From: Mike Burden <michael.burden_at_capgemini.co.uk>
Date: Tue, 02 Feb 1999 09:52:25 +0000
Message-ID: <36B6CAD8.BC8DE8B4@capgemini.co.uk>


I don't have a specific problem so I can't give any specific details. It's just that when I've recommended configurations I'm always unsure of the best place to put redo logs or rollback segments (for performance not security). A project I worked on a while ago had a batch job that needed to load data in half an hour. To cut a long story short the DBA had only stripped the datafiles over 3 disks. We upped it to 10 and the job went twice as fast. This started me thinking that although the datafiles can be scaled up (i.e. parallelism using Oracles parallelism, or just running multiple batch jobs in conjunction with disk stripping) this scaling could not be applied to the redo logs if they became the bottle neck ( or can it?).

This may not be a problem for general workloads because a lot of the IO would be read and so the redo logs would have a much lower activity than the datafiles. The worse case scenario I can think of is a bulk load with little database checking (i.e. reads). In this case I believe the amount of IO written to the redo logs may actually exceed the IO written to the datafiles mainly due to the fact that if rollback segment information is written to redo logs this doubles the amount of throughput. In a quick test when inserting a 2K row to a table the redo log grew by 6K.

It may be helpful if there are any guidelines regarding the ration between writes to datafiles:redo for different types of workloads.
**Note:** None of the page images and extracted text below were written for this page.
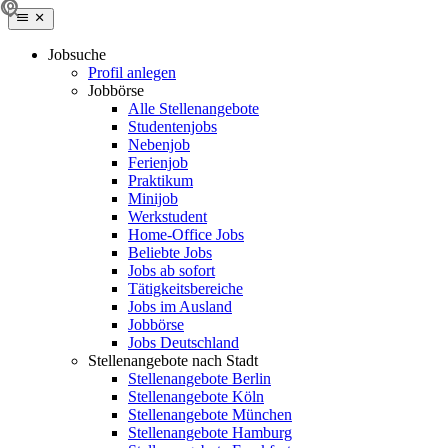
Jobsuche
Profil anlegen
Jobbörse
Alle Stellenangebote
Studentenjobs
Nebenjob
Ferienjob
Praktikum
Minijob
Werkstudent
Home-Office Jobs
Beliebte Jobs
Jobs ab sofort
Tätigkeitsbereiche
Jobs im Ausland
Jobbörse
Jobs Deutschland
Stellenangebote nach Stadt
Stellenangebote Berlin
Stellenangebote Köln
Stellenangebote München
Stellenangebote Hamburg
For instance if the ratio is 6 to 1 for a given workload then the datafiles can be scaled six time before we need to think about the redo logs.

The main problem with setting up a configuration is that your often working in the dark. The information you have is often inadequate /useless or just a finger in the air job. This is not necessary the fault of the analyst/ programmers/designers but the fact the base information we need to work with is not known or just guesses. Once live it's much easier but it maybe too late.
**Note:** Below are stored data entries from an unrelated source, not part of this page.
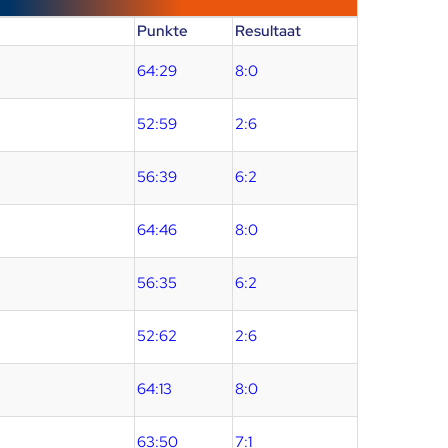
Punkte
Resultaat
64:29
8:0
52:59
2:6
56:39
6:2
64:46
8:0
56:35
6:2
52:62
2:6
64:13
8:0
63:50
7:1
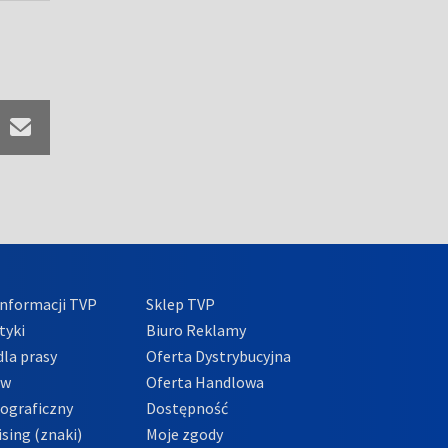
nformacji TVP
Sklep TVP
tyki
Biuro Reklamy
la prasy
Oferta Dystrybucyjna
ów
Oferta Handlowa
tograficzny
Dostępność
sing (znaki)
Moje zgody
I'm therefore trying to come up with a simple scalable configuration that allows managers to sleep easily in there beds. I just have this uneasy feeling about the redo logs. I don't know at what point they will become a problem and if they do I don't know how to scale them. The rollbacks segments may also give me a problem. i.e. Should they go on the same stripped devices as the datafiles or should they have there own device. Should this device be stripped to match the datafiles? Is a stripped rollback segment any use?

"Michael E. Austin" wrote:

> Can you be more specific about the paltform you are using.
> What type/how many disk controllers and number of spindles.
> How about looking at the parameters that are specific to REDO log files,
> what kind of stats are you seeing that points you to a problem with
> REDO?
>
> Michael Austin
> Michael Austin, Inc.
> An Independent Database Consultant.
> austin_at_inmind.com
>
> Mike Burden wrote:
> >
> > If one is trying to get oracle to perform at its best where should redo
> > logs, rollback segments and datafiles be allocated to.
> >
> > For example assume it is critical that a mass load must completed within
> > a given time frame.
> >
> > The box has multiple processors (to take advantage of parallelism) and
> > uses stripping to get flat out performance for the datafiles. But my
> > question is: won't this just shift the bottle next to the redo logs
> > (probably not the rollback segments). If the redo logs have twice the
> > amount of data being written to them (i.e. datafiles and rollback
> > segments) then on a sequential load this will surely be the bottle neck.
> > Writing to the redo logs can't be done in parallel, can it? Putting the
> > redo log files on to a stripped disk may help assuming archiving is
> > switch on (hmmm...I'll think about that one).
> >
> > Could be really radical and backup the database first then assign the
> > redo logs (and rollback segments) to a null device. If oracle reads from
> > these files then a RAM drive is an alternative.
> >
> > The same applies to random updates but in this case the datafile
> > processing is slowed down somewhat because of reads, index access etc.
> >
> > Are there recommendations which state how fast redo logs disks or
> > rollback disk should perform when compared to the datafile disks.